Extracted records:

——

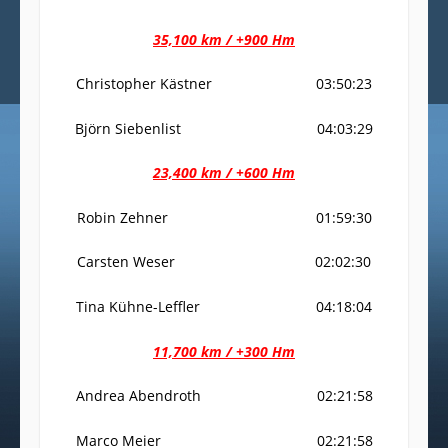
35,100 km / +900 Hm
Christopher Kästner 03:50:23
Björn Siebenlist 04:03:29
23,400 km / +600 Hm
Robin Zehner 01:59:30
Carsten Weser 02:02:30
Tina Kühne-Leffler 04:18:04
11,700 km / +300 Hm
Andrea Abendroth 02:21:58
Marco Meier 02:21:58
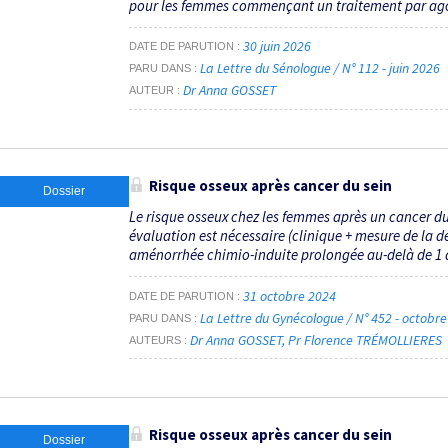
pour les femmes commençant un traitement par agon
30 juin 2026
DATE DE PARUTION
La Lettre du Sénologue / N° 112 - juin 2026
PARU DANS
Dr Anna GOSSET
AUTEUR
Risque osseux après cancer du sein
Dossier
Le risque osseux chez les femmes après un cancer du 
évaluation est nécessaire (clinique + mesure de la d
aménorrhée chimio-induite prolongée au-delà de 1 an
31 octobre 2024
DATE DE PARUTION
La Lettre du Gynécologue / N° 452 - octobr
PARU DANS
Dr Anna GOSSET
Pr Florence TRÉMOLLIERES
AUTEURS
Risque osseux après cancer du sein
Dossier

——

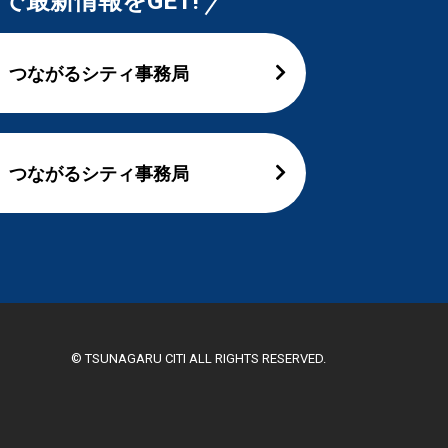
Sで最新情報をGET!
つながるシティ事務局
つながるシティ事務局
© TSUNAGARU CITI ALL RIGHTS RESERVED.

——

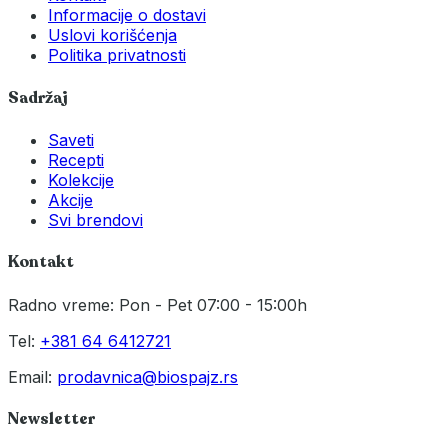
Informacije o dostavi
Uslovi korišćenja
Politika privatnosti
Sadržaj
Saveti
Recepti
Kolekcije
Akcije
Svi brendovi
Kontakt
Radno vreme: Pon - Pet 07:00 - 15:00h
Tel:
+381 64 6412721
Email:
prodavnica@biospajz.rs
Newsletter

——

Your instructions: Find the lines above with the word "Lettre". Copy them out.

Answer space:
La Lettre du Sénologue / N° 112 - juin 2026
La Lettre du Gynécologue / N° 452 - octobr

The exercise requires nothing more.